Activity. In the listing that follows, how many lines contain the string "KiCad"? Provide only the number.

Data shown.
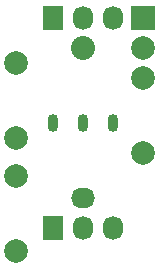
<source format=gbr>
G04 #@! TF.FileFunction,Soldermask,Bot*
%FSLAX46Y46*%
G04 Gerber Fmt 4.6, Leading zero omitted, Abs format (unit mm)*
G04 Created by KiCad (PCBNEW (2015-08-15 BZR 6092)-product) date 1/14/2016 9:18:36 PM*
%MOMM*%
G01*
G04 APERTURE LIST*
%ADD10C,0.100000*%
%ADD11R,2.000000X2.000000*%
%ADD12C,2.000000*%
%ADD13C,2.032000*%
%ADD14O,2.032000X1.727200*%
%ADD15O,1.727200X2.032000*%
%ADD16R,1.727200X2.032000*%
%ADD17C,1.998980*%
%ADD18O,0.899160X1.501140*%
G04 APERTURE END LIST*
D10*
D11*
X144780000Y-87630000D03*
D12*
X144780000Y-90170000D03*
D13*
X139700000Y-90170000D03*
D14*
X139700000Y-102870000D03*
D15*
X142240000Y-105410000D03*
X139700000Y-105410000D03*
D16*
X137160000Y-105410000D03*
X137160000Y-87630000D03*
D15*
X139700000Y-87630000D03*
X142240000Y-87630000D03*
D17*
X133985000Y-91440000D03*
X133985000Y-97790000D03*
X133985000Y-107315000D03*
X133985000Y-100965000D03*
X144780000Y-99060000D03*
X144780000Y-92710000D03*
D18*
X139700000Y-96520000D03*
X137160000Y-96520000D03*
X142240000Y-96520000D03*
M02*

</source>
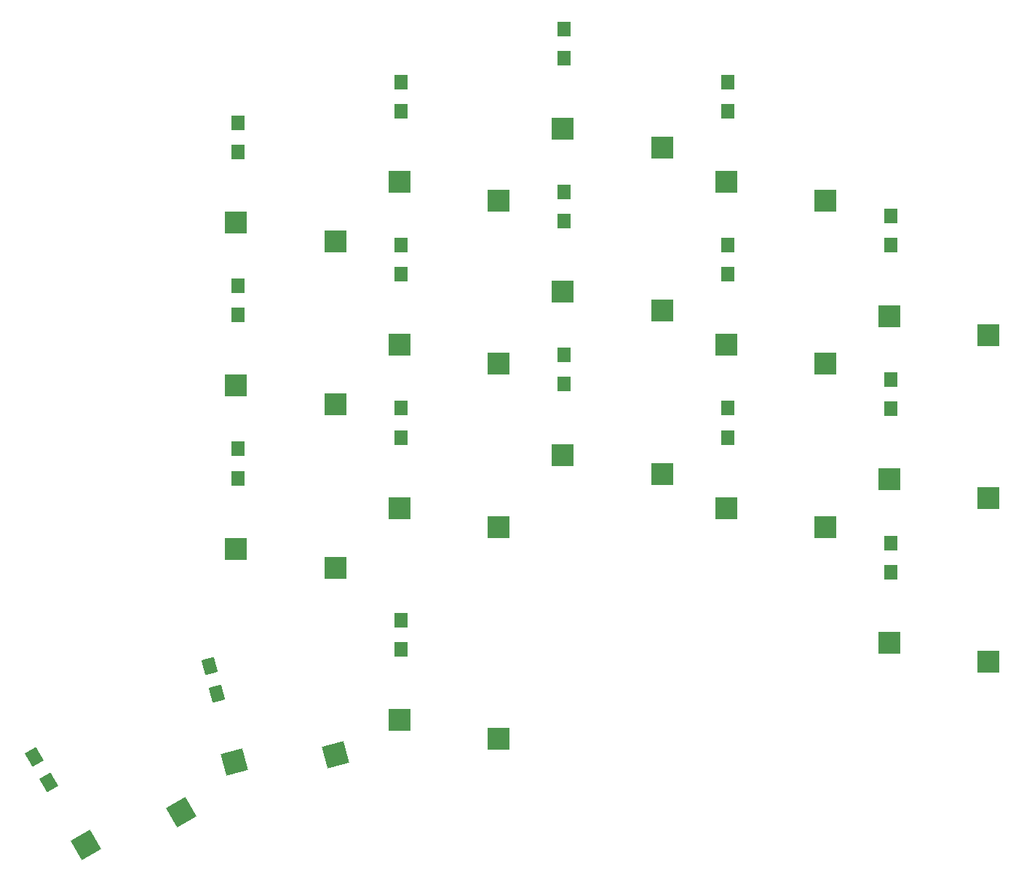
<source format=gbr>
%TF.GenerationSoftware,KiCad,Pcbnew,7.0.1*%
%TF.CreationDate,2023-05-27T21:35:13-04:00*%
%TF.ProjectId,pcb-right,7063622d-7269-4676-9874-2e6b69636164,0.3*%
%TF.SameCoordinates,Original*%
%TF.FileFunction,Paste,Bot*%
%TF.FilePolarity,Positive*%
%FSLAX46Y46*%
G04 Gerber Fmt 4.6, Leading zero omitted, Abs format (unit mm)*
G04 Created by KiCad (PCBNEW 7.0.1) date 2023-05-27 21:35:13*
%MOMM*%
%LPD*%
G01*
G04 APERTURE LIST*
G04 Aperture macros list*
%AMRotRect*
0 Rectangle, with rotation*
0 The origin of the aperture is its center*
0 $1 length*
0 $2 width*
0 $3 Rotation angle, in degrees counterclockwise*
0 Add horizontal line*
21,1,$1,$2,0,0,$3*%
G04 Aperture macros list end*
%ADD10R,2.600000X2.600000*%
%ADD11RotRect,2.600000X2.600000X195.000000*%
%ADD12RotRect,2.600000X2.600000X210.000000*%
%ADD13R,1.500000X1.800000*%
%ADD14RotRect,1.800000X1.500000X300.000000*%
%ADD15RotRect,1.800000X1.500000X285.000000*%
G04 APERTURE END LIST*
D10*
%TO.C,SWR2*%
X93720625Y-53315000D03*
X82170625Y-51115000D03*
%TD*%
%TO.C,SWR10*%
X150720625Y-87990000D03*
X139170625Y-85790000D03*
%TD*%
%TO.C,SWR7*%
X93720625Y-72315000D03*
X82170625Y-70115000D03*
%TD*%
%TO.C,SWR18*%
X93720625Y-116015000D03*
X82170625Y-113815000D03*
%TD*%
%TO.C,SWR4*%
X131720625Y-53315000D03*
X120170625Y-51115000D03*
%TD*%
%TO.C,SWR6*%
X74720625Y-77065000D03*
X63170625Y-74865000D03*
%TD*%
%TO.C,SWR13*%
X112720625Y-85140000D03*
X101170625Y-82940000D03*
%TD*%
%TO.C,SWR9*%
X131720625Y-72315000D03*
X120170625Y-70115000D03*
%TD*%
D11*
%TO.C,SWR17*%
X74724005Y-117814626D03*
X62998160Y-118678949D03*
%TD*%
D10*
%TO.C,SWR12*%
X93720625Y-91315000D03*
X82170625Y-89115000D03*
%TD*%
%TO.C,SWR8*%
X112720625Y-66140000D03*
X101170625Y-63940000D03*
%TD*%
%TO.C,SWR5*%
X150720625Y-68990000D03*
X139170625Y-66790000D03*
%TD*%
%TO.C,SWR11*%
X74720625Y-96065000D03*
X63170625Y-93865000D03*
%TD*%
%TO.C,SWR14*%
X131720625Y-91315000D03*
X120170625Y-89115000D03*
%TD*%
%TO.C,SWR15*%
X150720625Y-106990000D03*
X139170625Y-104790000D03*
%TD*%
D12*
%TO.C,SWR16*%
X56831858Y-124505351D03*
X45729265Y-128375095D03*
%TD*%
D10*
%TO.C,SWR3*%
X112720625Y-47140000D03*
X101170625Y-44940000D03*
%TD*%
%TO.C,SWR1*%
X74720625Y-58065000D03*
X63170625Y-55865000D03*
%TD*%
D13*
%TO.C,DR10*%
X139370625Y-74165000D03*
X139370625Y-77565000D03*
%TD*%
%TO.C,DR8*%
X101370625Y-52315000D03*
X101370625Y-55715000D03*
%TD*%
%TO.C,DR3*%
X101370625Y-33315000D03*
X101370625Y-36715000D03*
%TD*%
%TO.C,DR9*%
X120370625Y-58490000D03*
X120370625Y-61890000D03*
%TD*%
%TO.C,DR4*%
X120370625Y-39490000D03*
X120370625Y-42890000D03*
%TD*%
%TO.C,DR15*%
X139370625Y-93165000D03*
X139370625Y-96565000D03*
%TD*%
%TO.C,DR6*%
X63370625Y-63240000D03*
X63370625Y-66640000D03*
%TD*%
%TO.C,DR11*%
X63370625Y-82240000D03*
X63370625Y-85640000D03*
%TD*%
%TO.C,DR5*%
X139370625Y-55112500D03*
X139370625Y-58512500D03*
%TD*%
D14*
%TO.C,DR16*%
X39720625Y-118092757D03*
X41420625Y-121037243D03*
%TD*%
D13*
%TO.C,DR18*%
X82370625Y-102190000D03*
X82370625Y-105590000D03*
%TD*%
%TO.C,DR13*%
X101370625Y-71300000D03*
X101370625Y-74700000D03*
%TD*%
%TO.C,DR12*%
X82370625Y-77490000D03*
X82370625Y-80890000D03*
%TD*%
%TO.C,DR2*%
X82370625Y-39490000D03*
X82370625Y-42890000D03*
%TD*%
D15*
%TO.C,DR17*%
X60080633Y-107472926D03*
X60960617Y-110757074D03*
%TD*%
D13*
%TO.C,DR14*%
X120370625Y-77490000D03*
X120370625Y-80890000D03*
%TD*%
%TO.C,DR1*%
X63370625Y-44240000D03*
X63370625Y-47640000D03*
%TD*%
%TO.C,DR7*%
X82370625Y-58490000D03*
X82370625Y-61890000D03*
%TD*%
M02*

</source>
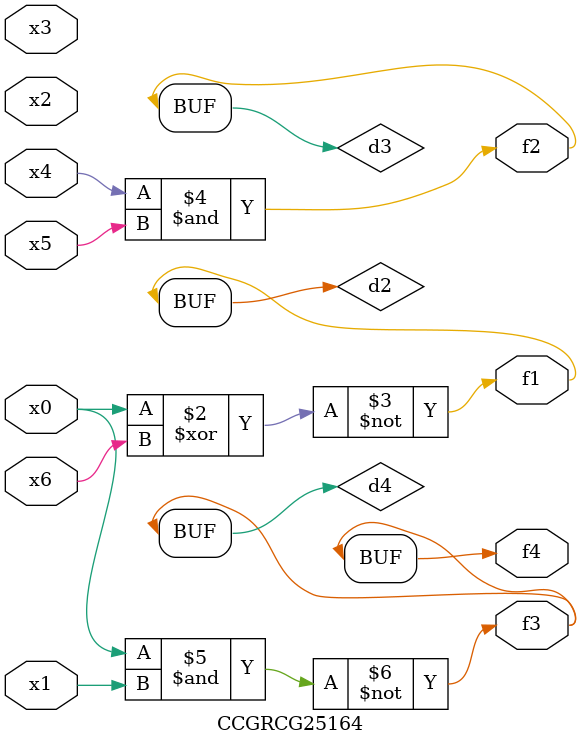
<source format=v>
module CCGRCG25164(
	input x0, x1, x2, x3, x4, x5, x6,
	output f1, f2, f3, f4
);

	wire d1, d2, d3, d4;

	nor (d1, x0);
	xnor (d2, x0, x6);
	and (d3, x4, x5);
	nand (d4, x0, x1);
	assign f1 = d2;
	assign f2 = d3;
	assign f3 = d4;
	assign f4 = d4;
endmodule

</source>
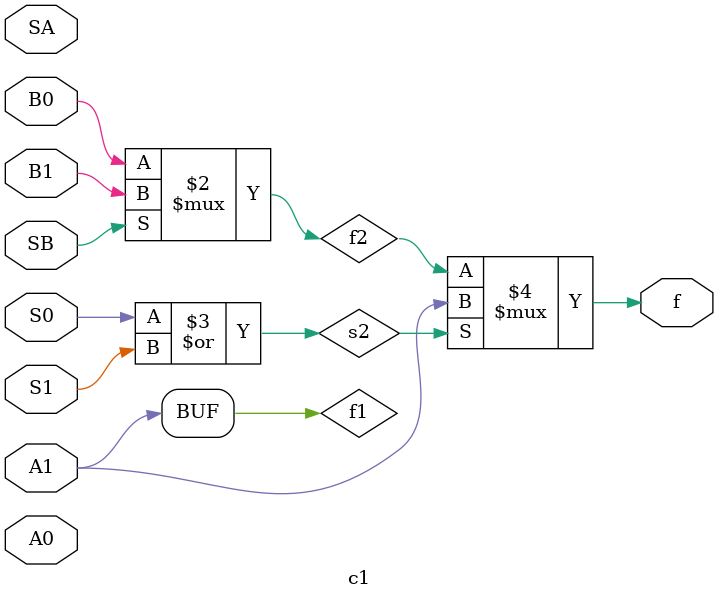
<source format=v>
module c1(input A0, A1, B0, B1, S0, S1, SA, SB, output f);
    
    wire f1, f2, s2;

    assign f1 = SA ? A1 : A1;
    assign f2 = SB ? B1 : B0;
    assign s2 = S0 | S1;
    assign f = s2 ? f1 : f2;

endmodule
</source>
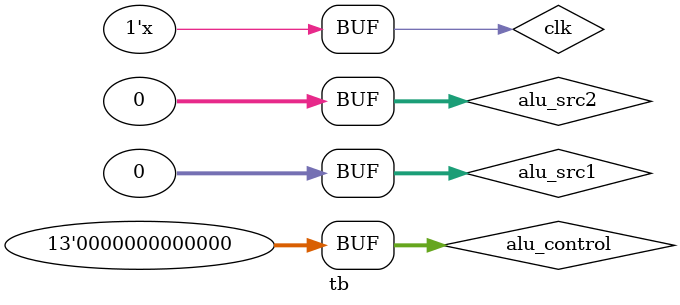
<source format=v>
`timescale 1ns / 1ps


module tb;

    reg   [12:0] alu_control;
    reg   [31:0] alu_src1;   
    reg   [31:0] alu_src2;   
    wire  [31:0] alu_result; 
//    wire  [63:0] alu_mul_result; 
    reg clk;
    alu alu_module(
        .clk(clk),
        .alu_control(alu_control),
        .alu_src1   (alu_src1   ),
        .alu_src2   (alu_src2   ),
        .alu_result (alu_result )
//        .alu_mul_result (alu_mul_result )
    );
    
    initial begin
        clk=0;
    end
    always begin
        #5 clk = ~clk;  // Ã¿¸ô5¸öÊ±¼äµ¥Î»·´×ªÒ»´Îclk
    end
    initial begin
        //å æ³æä½
        alu_control = 13'h1000;
        alu_src1 = 32'd5;
        alu_src2 = 32'd6;
        #50
        alu_control = 13'h000;
        alu_src1 = 32'd0;
        alu_src2 = 32'd0;
        #50
        alu_control = 13'h1000;
        alu_src1 = 32'd9;
        alu_src2 = 32'd8;
        #50
        alu_control = 13'h000;
        alu_src1 = 32'd0;
        alu_src2 = 32'd0;

//        alu_control = 12'h800;
//        alu_src1 = 32'd5;
//        alu_src2 = 32'd6;

//        #5;
//        alu_control = 12'h800;
//        alu_src1 = 32'd7;
//        alu_src2 = 32'd9;
        
//        #5;
//        alu_control = 12'h400;
//        alu_src1 = 32'd7;
//        alu_src2 = 32'd9;
        
//        #5;
//        alu_control = 12'h400;
//        alu_src1 = 32'd16;
//        alu_src2 = 32'd9;
        
//        #5;
//        alu_control = 12'h200;
//        alu_src1 = 32'd7;
//        alu_src2 = 32'd3;
        
//        #5;
//        alu_control = 12'h200;
//        alu_src1 = 32'd1;
//        alu_src2 = 32'd3;
        
//        #5;
//        alu_control = 12'h200;
//        alu_src1 = 32'hffff_fffe;
//        alu_src2 = 32'd3;
        
//        #5;
//        alu_control = 12'h200;
//        alu_src1 = 32'd6;
//        alu_src2 = 32'hffff_ffff;
        
//        #5;
//        alu_control = 12'h200;
//        alu_src1 = 32'hffff_fffe;
//        alu_src2 = 32'hffff_ffff;
        
//        #5;
//        alu_control = 12'h100;
//        alu_src1 = 32'h5;
//        alu_src2 = 32'hf000_0000;
        
//        #5;
//        alu_control = 12'h100;
//        alu_src1 = 32'hf000_0011;
//        alu_src2 = 32'h3;
        
//        #5;
//        alu_control = 12'h80;
//        alu_src1 = 32'hf;
//        alu_src2 = 32'h92;

//        #5;
//        alu_control = 12'h80;
//        alu_src1 = 32'hf0f;
//        alu_src2 = 32'hfff1;
        
//        #5;
//        alu_control = 12'h40;
//        alu_src1 = 32'hf0f;
//        alu_src2 = 32'hfff1;
        
//        #5;
//        alu_control = 12'h40;
//        alu_src1 = 32'hf0f0;
//        alu_src2 = 32'hf0f0_0000;
        
//        #5;
//        alu_control = 12'h20;
//        alu_src1 = 32'hf0f0;
//        alu_src2 = 32'hf0f0_0000;
        
//        #5;
//        alu_control = 12'h20;
//        alu_src1 = 32'h1010;
//        alu_src2 = 32'h101;
        
//        #5;
//        alu_control = 12'h10;
//        alu_src1 = 32'h1010;
//        alu_src2 = 32'h101;
        
//        #5;
//        alu_control = 12'h10;
//        alu_src1 = 32'h1101;
//        alu_src2 = 32'h1100;
        
//        #5;
//        alu_control = 12'h8;
//        alu_src1 = 32'h1;
//        alu_src2 = 32'h10;
        
//        #5;
//        alu_control = 12'h8;
//        alu_src1 = 32'h8;
//        alu_src2 = 32'hf0f0;
        
//        #5;
//        alu_control = 12'h4;
//        alu_src1 = 32'h8;
//        alu_src2 = 32'hf0f0;
        
//        #5;
//        alu_control = 12'h4;
//        alu_src1 = 32'h10;
//        alu_src2 = 32'hffff_ffff;
        
//        #5;
//        alu_control = 12'h2;
//        alu_src1 = 32'h10;
//        alu_src2 = 32'hfa44_6569;
        
//        #5;
//        alu_control = 12'h2;
//        alu_src1 = 32'h10;
//        alu_src2 = 32'h12565665;
        
//        #5;
//        alu_control = 12'h1;
//        alu_src1 = 32'h56515016;
//        alu_src2 = 32'hb61ab255;
        
//        #5;
//        alu_control = 12'h1;
//        alu_src1 = 32'h56515016;
//        alu_src2 = 32'h6551a9a0;
        
//        #5;
//        alu_control = 12'h0;
//        alu_src1 = 32'h56515006;
//        alu_src2 = 32'h6550a9a0;
        
        //åæ³æä½
//        #5;
//        alu_control = 13'b00100_0000_0000;
//        alu_src1 = 32'd1;
//        alu_src2 = 32'd2;
        
//        //æç¬¦å·æ¯è¾?
//        #5;
//        alu_control = 13'b00010_0000_0000;
//        alu_src1 = 32'd1;
//        alu_src2 = 32'd2;
        
//        //æ ç¬¦å·æ¯è¾?
//        #5;
//        alu_control = 13'b00001_0000_0000;
//        alu_src1 = 32'd1;
//        alu_src2 = 32'd2;
        
//        //æä½ä¸?
//        #5;
//        alu_control = 13'b00000_1000_0000;
//        alu_src1 = 32'h12345678;
//        alu_src2 = 32'hf0f0f0f0;
        
//        //æä½æé
//        #5;
//        alu_control = 13'b00000_0100_0000;
//        alu_src1 = 32'he;
//        alu_src2 = 32'd1;

//        //æä½æ?
//        #5;
//        alu_control = 13'b00000_0010_0000;
//        alu_src1 = 32'he;
//        alu_src2 = 32'd1;
        
//        //æä½å¼æ
//        #5;
//        alu_control = 13'b00000_0001_0000;
//        alu_src1 = 32'b1010;
//        alu_src2 = 32'b0101;
        
//        //é»è¾å·¦ç§»
//        #5;
//        alu_control = 13'b00000_0000_1000;
//        alu_src1 = 32'd4;
//        alu_src2 = 32'hf;
        
//        //é»è¾å³ç§»
//        #5;
//        alu_control = 13'b00000_0000_0100;
//        alu_src1 = 32'd4;
//        alu_src2 = 32'hf0;

//        //ç®æ¯å³ç§»        
//        #5;
//        alu_control = 13'b00000_0000_0010;
//        alu_src1 = 32'd4;
//        alu_src2 = 32'hf0000000;

//        //é«ä½å è½½    
//        #5;
//        alu_control = 13'b00000_0000_0001;
//        alu_src2 = 32'hbfc0;
//        #5;
//        alu_control = 13'b10000_0000_0000;
//        alu_src1 = 32'd4;
//        alu_src2 = 32'd5;
//        #5;
//        alu_control = 13'b10000_0000_0000;
//        alu_src1 = 32'd6;
//        alu_src2 = 32'd5;
    end
endmodule


</source>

Completed exercise. 3